What does the next 12 months hold for AI?

Stephen Kelly, CEO, Cirata

As we enter a new year, AI feels very different from where it was even twelve months ago. The excitement hasn’t gone away, but it has been tempered by something far more important: realism.

After several years of huge investment, bold claims and rapid experimentation, 2026 is shaping up to be the year when AI is judged less on potential and more on performance.

From hype to hard work

Globally, hundreds of billions have been invested in AI, from foundation models to data centers and enterprise platforms. But many organizations are discovering that moving from pilot projects to real, repeatable value is harder than expected.

Industry research consistently shows that a majority of enterprise AI initiatives still fail to reach production, most often because of issues with data quality, integration and governance. As a result, investors and boards are asking tougher questions:

What’s the return? Where is AI actually saving money, reducing risk or improving outcomes?

In the year ahead, funding will continue to flow, but increasingly towards companies that can demonstrate real deployment, measurable impact and operational resilience. This is where the focus shifts from models alone to the foundations beneath them.

At Cirata, we see this first-hand. Organizations are less interested in experimenting with AI for its own sake, and more interested in whether their data is modern, secure, recoverable and fit for purpose.

Is there an AI bubble?

It’s tempting to compare today’s AI moment with the dot-com boom or even the financial crisis of 2008. There will undoubtedly be failures, that’s inevitable with any major technology shift, but the comparison only goes so far.

Unlike the late 1990s, AI already has real users, real customers and real applications embedded across industries, from fraud detection and logistics to software development and customer service. What we’re entering now is not a collapse, but a shake-out.

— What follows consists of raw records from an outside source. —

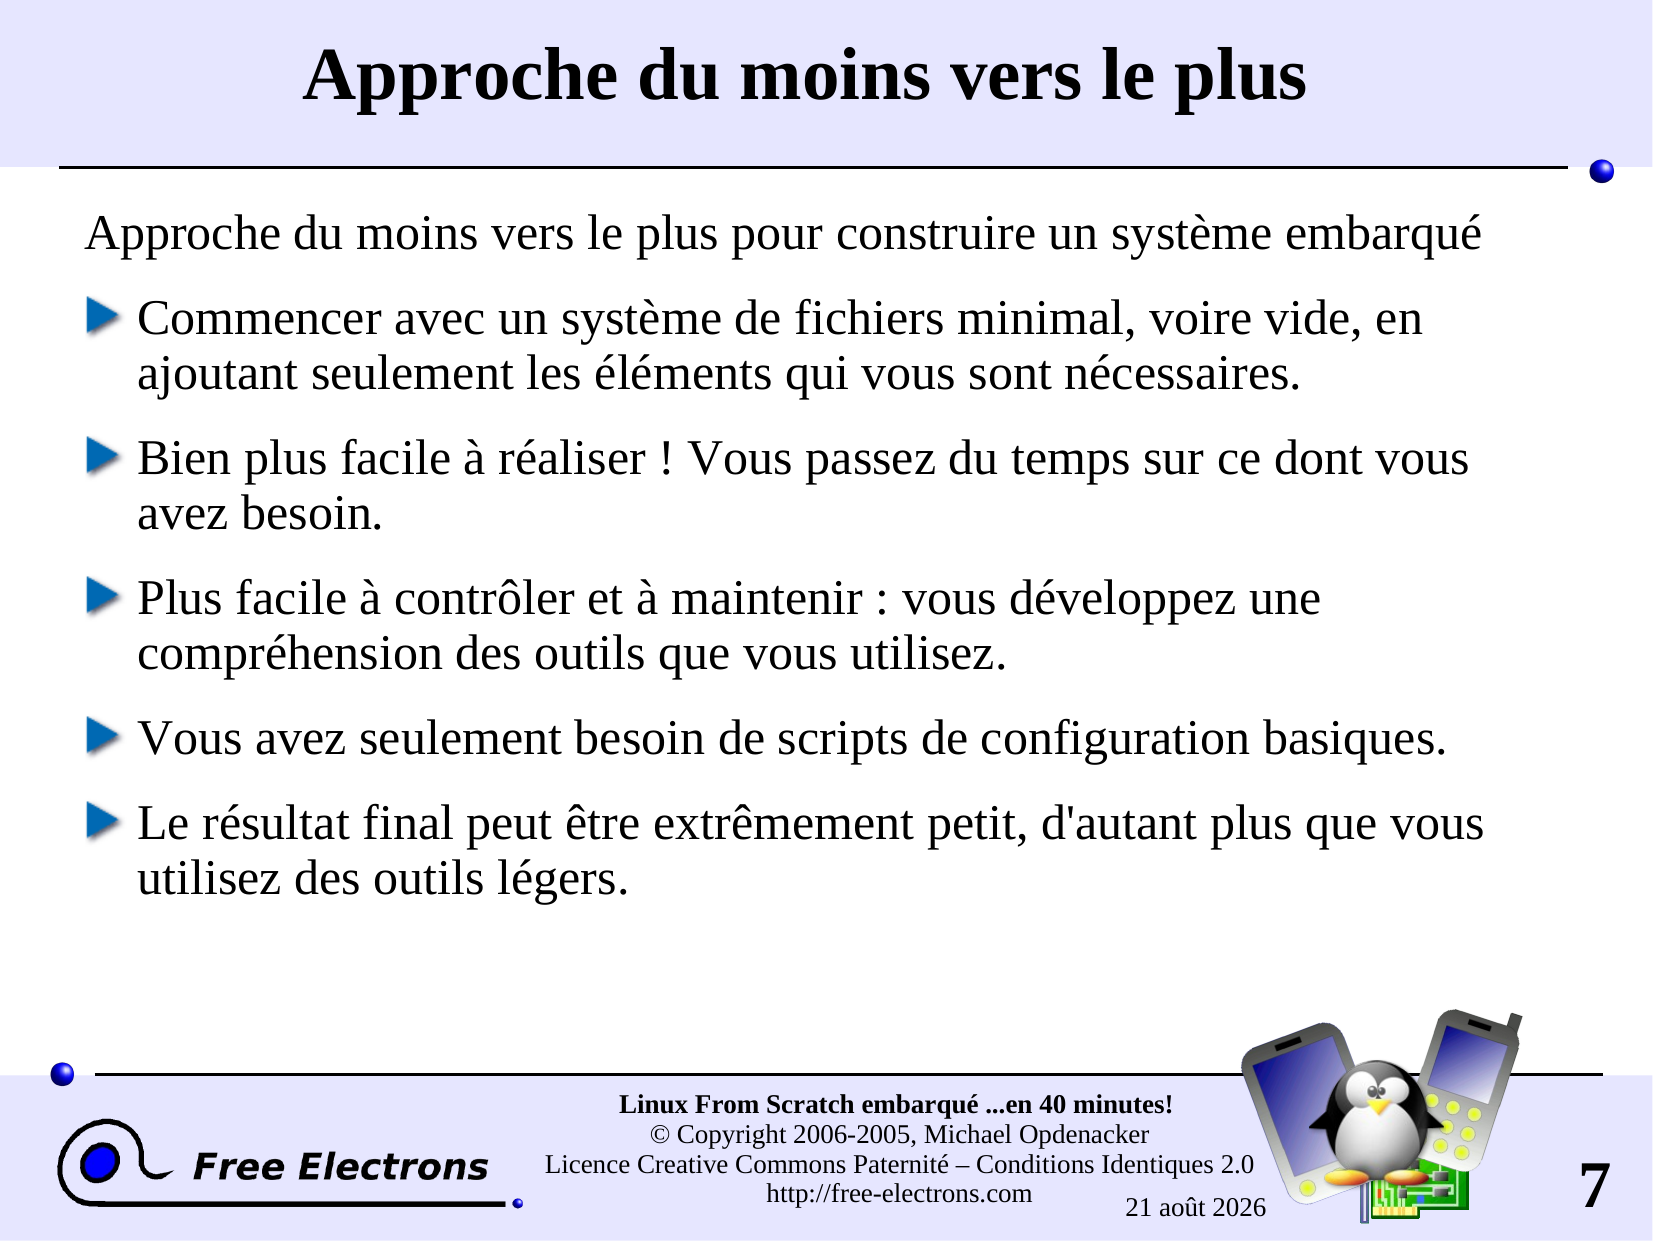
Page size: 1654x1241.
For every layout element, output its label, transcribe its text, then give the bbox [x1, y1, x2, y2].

picture [1225, 1028, 1533, 1241]
picture [50, 1108, 527, 1216]
list Approche du moins vers le plus pour construire un système embarqué Commencer avec un système de fichiers minimal, voire vide, en ajoutant seulement les éléments qui vous sont nécessaires. Bien plus facile à réaliser ! Vous passez du temps sur ce dont vous avez besoin. Plus facile à contrôler et à maintenir : vous développez une compréhension des outils que vous utilisez. Vous avez seulement besoin de scripts de configuration basiques. Le résultat final peut être extrêmement petit, d'autant plus que vous utilisez des outils légers. [66, 204, 1553, 1028]
title Approche du moins vers le plus [60, 25, 1551, 124]
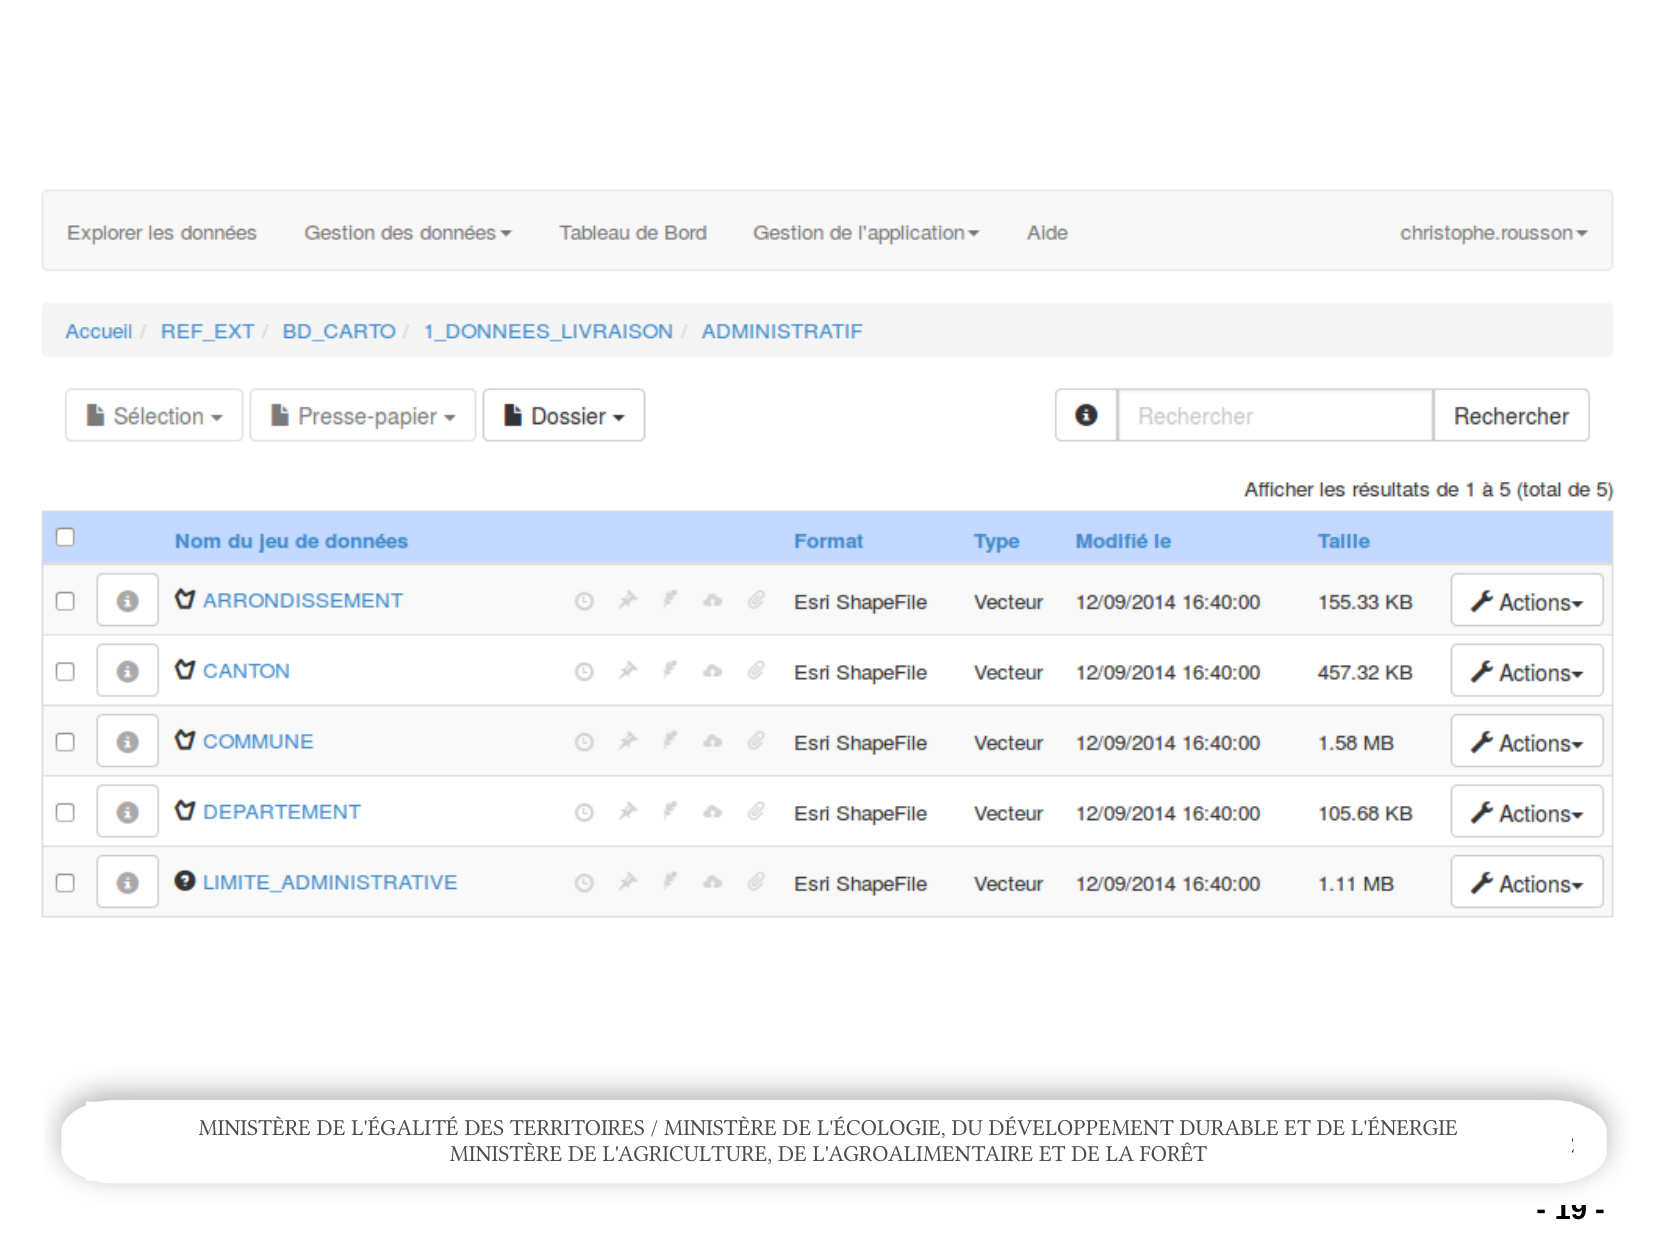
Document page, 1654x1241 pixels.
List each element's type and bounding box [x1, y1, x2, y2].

picture [44, 1060, 1634, 1205]
picture [31, 182, 1623, 924]
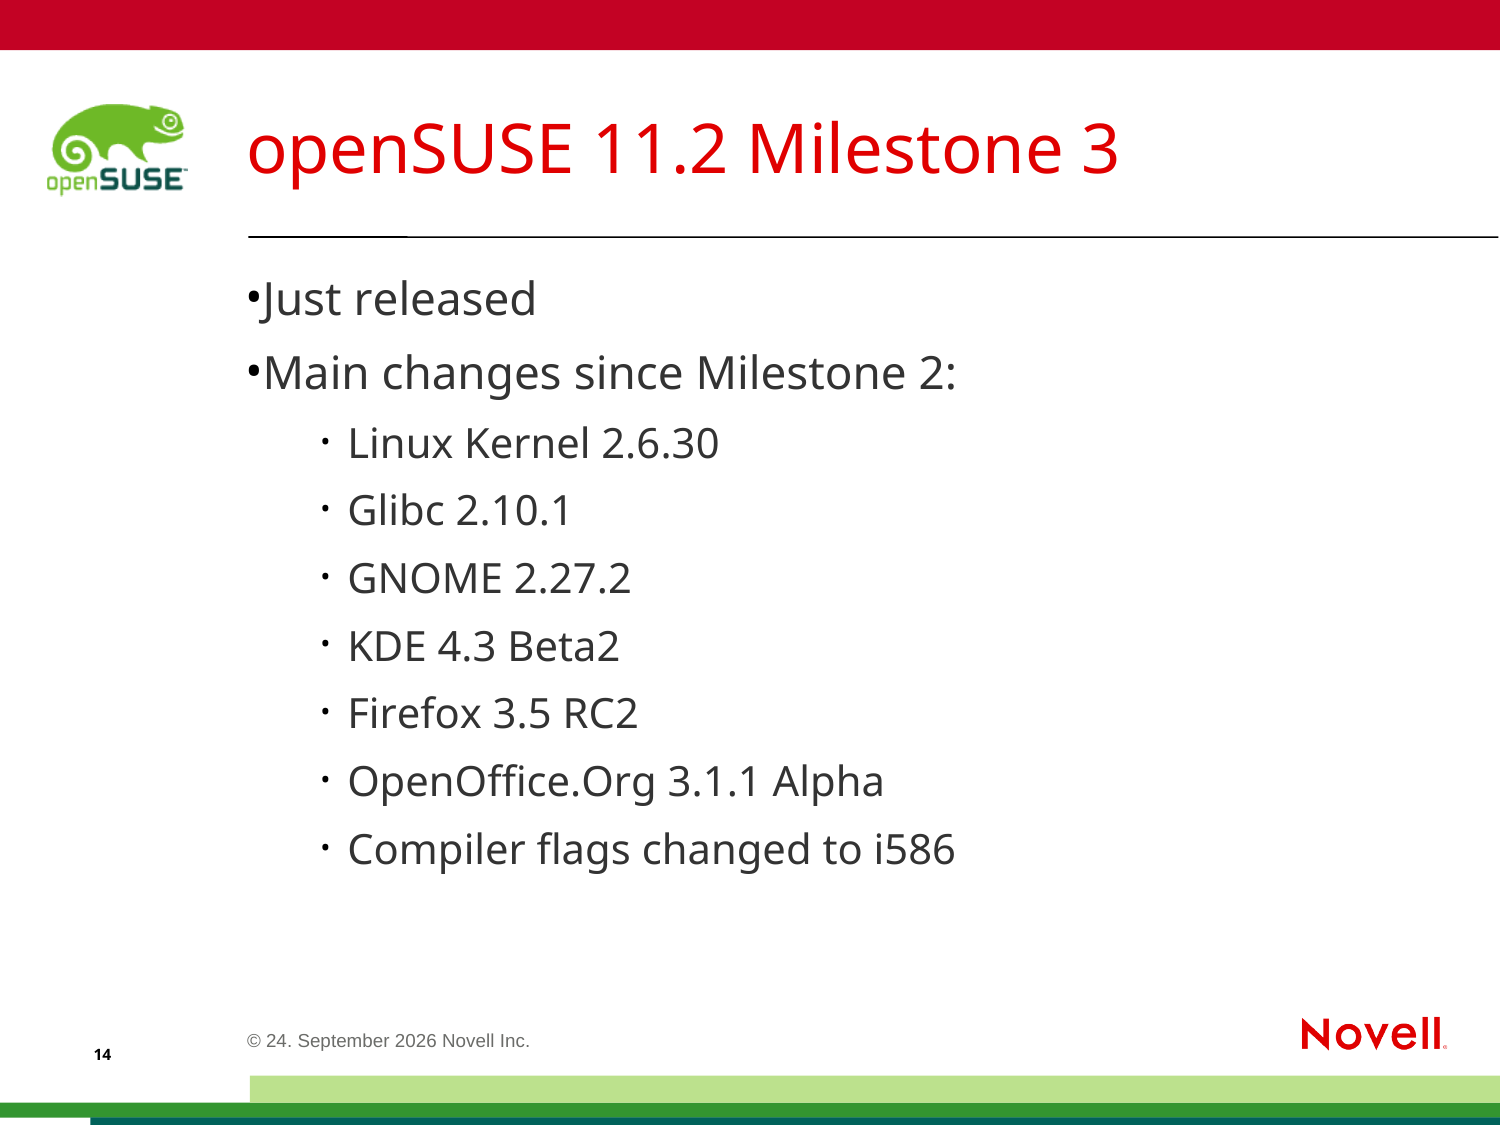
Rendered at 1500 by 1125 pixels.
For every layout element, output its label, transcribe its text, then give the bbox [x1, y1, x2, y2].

Some companies won’t survive. Others will emerge stronger, more focused and more sustainable. That’s a healthy phase, and one that rewards strong fundamentals over hype.

The real risks aren’t science fiction

Much of the public debate around AI focuses on distant or dramatic scenarios. But the risks organizations are grappling with today are far more practical.

AI can scale mistakes just as easily as it scales productivity. Poor-quality or biased data leads to poor outcomes. Weak controls increase exposure to fraud, impersonation and security breaches. Over-automation, without human oversight, can turn small errors into systemic failures.

As AI becomes embedded in more critical systems, resilience matters more than ever. Businesses are asking difficult but necessary questions:

  1. Can we trust our data?
  2. Can we recover quickly if something goes wrong?
  3. Can we understand how decisions are being made?

That’s why data governance, disaster recovery and data modernization are becoming inseparable from AI strategies. Without them, progress is fragile.

Jobs, skills and the year ahead

AI is already changing work, but not always in the way people expect.

Most evidence suggests that AI replaces tasks before it replaces jobs. Roles that are highly repetitive and rules-based are under the most pressure, while demand is growing for people who understand data, security, AI operations and governance.

The biggest risk for organizations over the next year isn’t mass unemployment, it’s skills mismatch. Companies that invest in modernising their data and upskilling their people will move faster and safer than those that don’t.

What 2026 will be remembered for

If the last few years were about possibility, the next twelve months will be about proof.

AI is moving out of its hype phase and into its hard-work phase, where value is created through solid data foundations, resilient systems and responsible use. The organisations that succeed won’t necessarily be the loudest or the fastest, but the ones that build AI on data they can trust.

That’s where the future of AI will be decided.